AI is known to hallucinate, or generate misleading, inaccurate, or completely false information.
"A common AI hallucination in higher education happens when users prompt text tools like ChatGPT or Gemini to cite references or peer-reviewed sources. These tools scrape data that exists on this topic and create new titles, authors, and content that do not actually exist."
University Library, University of Illinois Champaign-Urbana, Introduction to Generative AI
AI has been used to create and spread disinformation, or information that is intentionally false in order to mislead, cause fear, or be destructive. This happens frequently on social media in the form of "bots," or fake social media accounts created to masquerade as humans and purposely generate fake information.

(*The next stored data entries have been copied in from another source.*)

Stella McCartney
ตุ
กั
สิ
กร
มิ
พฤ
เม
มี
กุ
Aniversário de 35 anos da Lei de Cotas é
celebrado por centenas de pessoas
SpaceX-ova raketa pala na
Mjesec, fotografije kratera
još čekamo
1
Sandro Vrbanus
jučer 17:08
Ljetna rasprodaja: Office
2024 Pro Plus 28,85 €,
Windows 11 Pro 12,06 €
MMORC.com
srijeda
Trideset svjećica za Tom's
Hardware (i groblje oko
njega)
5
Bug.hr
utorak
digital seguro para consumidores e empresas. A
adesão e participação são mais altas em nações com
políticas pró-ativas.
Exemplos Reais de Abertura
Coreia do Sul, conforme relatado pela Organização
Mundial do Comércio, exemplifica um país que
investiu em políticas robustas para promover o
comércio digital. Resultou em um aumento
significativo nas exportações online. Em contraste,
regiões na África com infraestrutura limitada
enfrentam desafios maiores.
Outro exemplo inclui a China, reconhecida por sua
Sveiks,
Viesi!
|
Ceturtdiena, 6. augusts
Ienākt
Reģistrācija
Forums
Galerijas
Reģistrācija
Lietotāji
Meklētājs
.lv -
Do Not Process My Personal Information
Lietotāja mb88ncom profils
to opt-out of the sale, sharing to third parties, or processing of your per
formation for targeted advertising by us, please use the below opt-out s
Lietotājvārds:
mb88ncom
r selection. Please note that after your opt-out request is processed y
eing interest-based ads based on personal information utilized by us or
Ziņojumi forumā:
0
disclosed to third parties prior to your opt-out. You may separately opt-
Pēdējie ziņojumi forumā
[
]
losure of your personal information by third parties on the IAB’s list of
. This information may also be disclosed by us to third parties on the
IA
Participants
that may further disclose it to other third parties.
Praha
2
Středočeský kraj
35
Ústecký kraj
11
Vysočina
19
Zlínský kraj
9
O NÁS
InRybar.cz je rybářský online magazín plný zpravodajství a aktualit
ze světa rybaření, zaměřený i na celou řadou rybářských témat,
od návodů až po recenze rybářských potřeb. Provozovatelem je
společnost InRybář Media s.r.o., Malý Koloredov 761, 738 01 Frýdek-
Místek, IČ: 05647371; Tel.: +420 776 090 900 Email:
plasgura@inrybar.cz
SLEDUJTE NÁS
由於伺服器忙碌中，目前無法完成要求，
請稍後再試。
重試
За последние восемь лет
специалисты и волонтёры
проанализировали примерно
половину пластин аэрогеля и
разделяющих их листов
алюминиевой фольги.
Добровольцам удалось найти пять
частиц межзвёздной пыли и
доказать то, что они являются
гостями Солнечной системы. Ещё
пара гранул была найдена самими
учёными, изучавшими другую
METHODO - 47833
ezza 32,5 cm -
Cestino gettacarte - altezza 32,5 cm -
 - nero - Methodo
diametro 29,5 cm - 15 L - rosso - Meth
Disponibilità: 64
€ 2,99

According to Ali Ünlü, a research scientist from the University of Virginia School of Education and Human Development:
"By flooding social media with posts on specific issues, bots can create a false sense of urgency or consensus, leading people to believe that certain topics are more significant than they are. This practice, known as “astroturfing,” can deceive not only everyday users but also the media and government agencies."

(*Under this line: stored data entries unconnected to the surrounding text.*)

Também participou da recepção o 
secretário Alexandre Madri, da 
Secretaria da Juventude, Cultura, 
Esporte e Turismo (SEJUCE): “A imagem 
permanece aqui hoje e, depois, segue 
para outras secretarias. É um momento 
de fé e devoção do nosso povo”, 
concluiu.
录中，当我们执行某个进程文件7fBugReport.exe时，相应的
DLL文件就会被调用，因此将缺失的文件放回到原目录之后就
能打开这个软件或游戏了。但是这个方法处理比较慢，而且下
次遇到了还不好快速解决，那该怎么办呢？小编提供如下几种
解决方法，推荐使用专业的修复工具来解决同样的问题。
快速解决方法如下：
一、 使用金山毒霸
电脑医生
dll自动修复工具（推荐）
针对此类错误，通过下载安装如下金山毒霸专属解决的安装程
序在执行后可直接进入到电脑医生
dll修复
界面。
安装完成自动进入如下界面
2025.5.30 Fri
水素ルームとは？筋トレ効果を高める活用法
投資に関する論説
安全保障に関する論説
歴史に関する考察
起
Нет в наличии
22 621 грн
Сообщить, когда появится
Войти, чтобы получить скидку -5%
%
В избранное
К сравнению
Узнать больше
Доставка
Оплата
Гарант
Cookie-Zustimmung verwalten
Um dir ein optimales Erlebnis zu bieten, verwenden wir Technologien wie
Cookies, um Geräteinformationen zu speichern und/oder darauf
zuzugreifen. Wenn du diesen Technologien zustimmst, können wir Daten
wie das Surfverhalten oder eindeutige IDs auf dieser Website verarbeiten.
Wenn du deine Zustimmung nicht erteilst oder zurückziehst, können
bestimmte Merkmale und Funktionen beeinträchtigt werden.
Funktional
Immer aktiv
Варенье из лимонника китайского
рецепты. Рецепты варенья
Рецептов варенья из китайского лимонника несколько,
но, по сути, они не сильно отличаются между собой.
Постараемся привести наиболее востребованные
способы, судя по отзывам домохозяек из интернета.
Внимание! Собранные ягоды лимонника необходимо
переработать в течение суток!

Q&A: Is That Real? Bots Make It Hard To Recognize Truth by Bryan MacKenzie, Oct. 31, 2024
Because generative AI is trained on data from all across the web, its output will reflect the human biases and stereotypes that already exist in information. Algorithm bias can amplify and reinforce racial, gender, and other stereotypes.

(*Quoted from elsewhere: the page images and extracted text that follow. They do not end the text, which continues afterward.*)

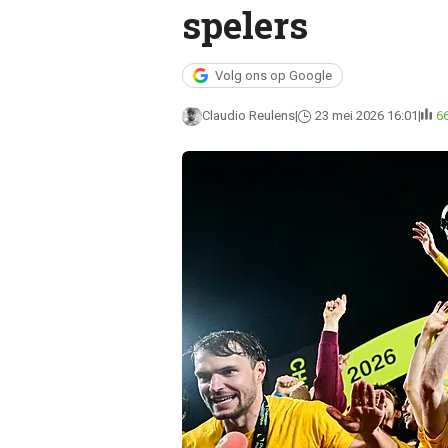
spelers
Volg ons op Google
Claudio Reulens
23 mei 2026 16:01
6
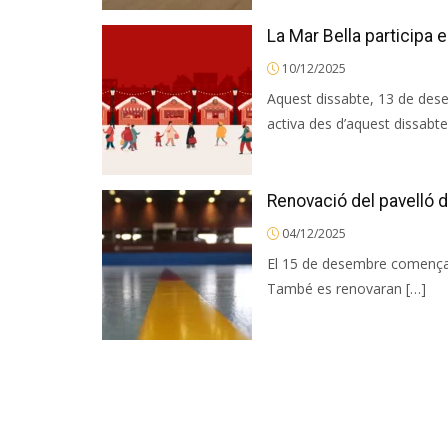
La Mar Bella participa 
10/12/2025
Aquest dissabte, 13 de dese
activa des d’aquest dissabte 
Renovació del pavelló 
04/12/2025
El 15 de desembre començara
També es renovaran […]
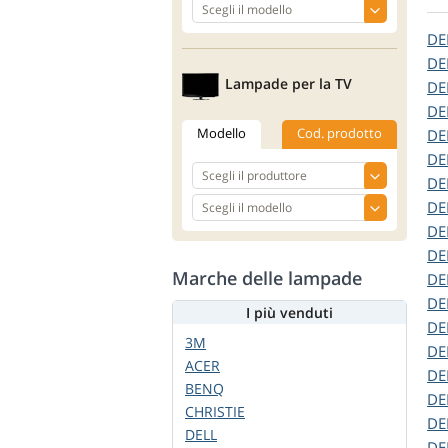
DE
DE
Lampade per la TV
DE
DE
Modello
Cod. prodotto
DE
DE
DE
DE
DE
DE
Marche delle lampade
DE
DE
I più venduti
DE
3M
DE
ACER
DE
BENQ
DE
CHRISTIE
DE
DELL
DE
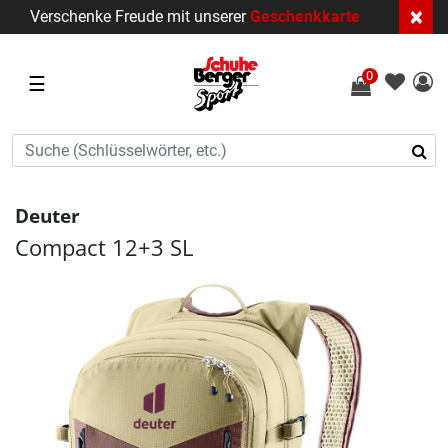
×
Verschenke Freude mit unserer
Geschenkkarte
0
☰
Deuter
Compact 12+3 SL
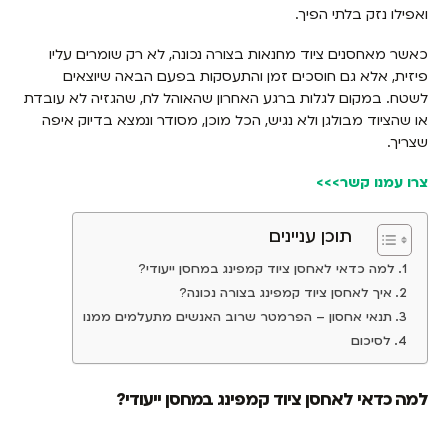
ואפילו נזק בלתי הפיך.
כאשר מאחסנים ציוד מחנאות בצורה נכונה, לא רק שומרים עליו
פיזית, אלא גם חוסכים זמן והתעסקות בפעם הבאה שיוצאים
לשטח. במקום לגלות ברגע האחרון שהאוהל לח, שהגזיה לא עובדת
או שהציוד מבולגן ולא נגיש, הכל מוכן, מסודר ונמצא בדיוק איפה
שצריך.
צרו עמנו קשר>>>
תוכן עניינים
למה כדאי לאחסן ציוד קמפינג במחסן ייעודי?
איך לאחסן ציוד קמפינג בצורה נכונה?
תנאי אחסון – הפרמטר שרוב האנשים מתעלמים ממנו
לסיכום
למה כדאי לאחסן ציוד קמפינג במחסן ייעודי?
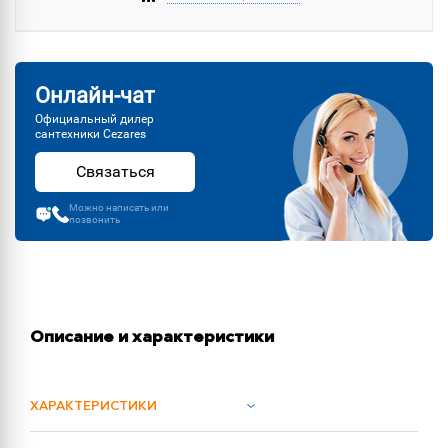
Онлайн-чат
Официальный дилер
сантехники Cezares
Связаться
Можно написать или
позвонить
Описание и характеристики
ХАРАКТЕРИСТИКИ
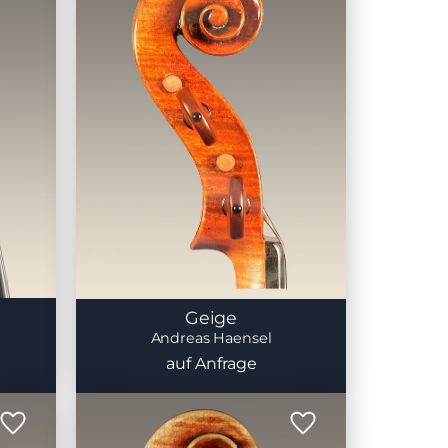
Geige
Andreas Haensel
auf Anfrage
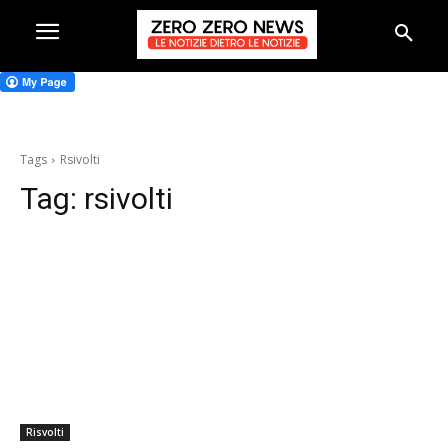
Tags
Rsivolti
Tag:
rsivolti
Risvolti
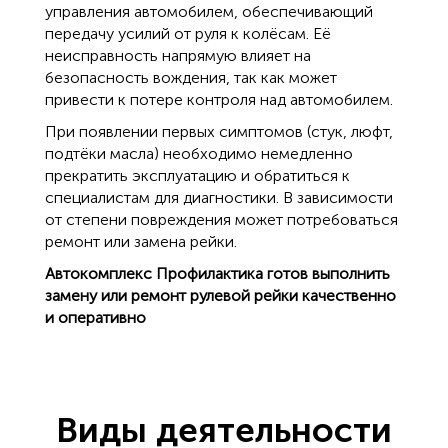
управления автомобилем, обеспечивающий
передачу усилий от руля к колёсам. Её
неисправность напрямую влияет на
безопасность вождения, так как может
привести к потере контроля над автомобилем.
При появлении первых симптомов (стук, люфт,
подтёки масла) необходимо немедленно
прекратить эксплуатацию и обратиться к
специалистам для диагностики. В зависимости
от степени повреждения может потребоваться
ремонт или замена рейки.
Автокомплекс Профилактика готов выполнить
замену или ремонт рулевой рейки качественно
и оперативно
Виды деятельности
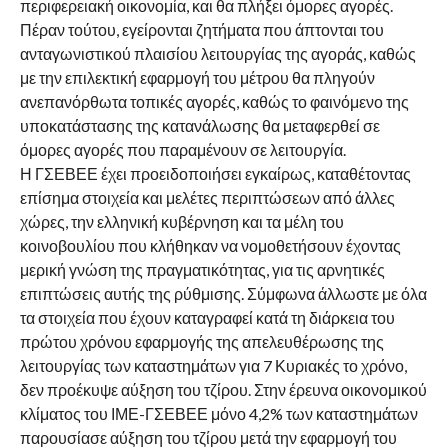
περιφερειακή οικονομία, και θα πλήξει όμορες αγορές.
Πέραν τούτου, εγείρονται ζητήματα που άπτονται του
ανταγωνιστικού πλαισίου λειτουργίας της αγοράς, καθώς
με την επιλεκτική εφαρμογή του μέτρου θα πληγούν
ανεπανόρθωτα τοπικές αγορές, καθώς το φαινόμενο της
υποκατάστασης της κατανάλωσης θα μεταφερθεί σε
όμορες αγορές που παραμένουν σε λειτουργία.
Η ΓΣΕΒΕΕ έχει προειδοποιήσει εγκαίρως, καταθέτοντας
επίσημα στοιχεία και μελέτες περιπτώσεων από άλλες
χώρες, την ελληνική κυβέρνηση και τα μέλη του
κοινοβουλίου που κλήθηκαν να νομοθετήσουν έχοντας
μερική γνώση της πραγματικότητας, για τις αρνητικές
επιπτώσεις αυτής της ρύθμισης. Σύμφωνα άλλωστε με όλα
τα στοιχεία που έχουν καταγραφεί κατά τη διάρκεια του
πρώτου χρόνου εφαρμογής της απελευθέρωσης της
λειτουργίας των καταστημάτων για 7 Κυριακές το χρόνο,
δεν προέκυψε αύξηση του τζίρου. Στην έρευνα οικονομικού
κλίματος του ΙΜΕ-ΓΣΕΒΕΕ μόνο 4,2% των καταστημάτων
παρουσίασε αύξηση του τζίρου μετά την εφαρμογή του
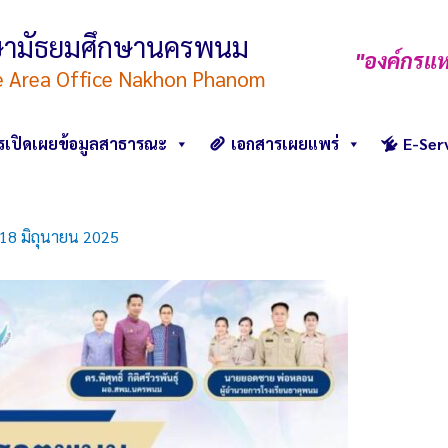
ึกษามัธยมศึกษานครพนม
"องค์กรแห
e Area Office Nakhon Phanom
รเปิดเผยข้อมูลสาธารณะ
เอกสารเผยแพร่
E-Ser
18 มิถุนายน 2025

OpenAI (ChatGPT) collects any personal information you provide. This includes information you provide in your prompts as well as the information you give it to use the platform, like IP address, usage, device information, and cookies. The information is used to continue to train their datasets.
It's up to you to understand what data is being collected and how it's being used. Reviewing the privacy policies of the AI platforms you use is a good starting point.
AI tools are trained on material from across the web, which includes content that has been copyrighted and used without the creator's consent. Using output that contains copyrighted work puts your own credibility at risk.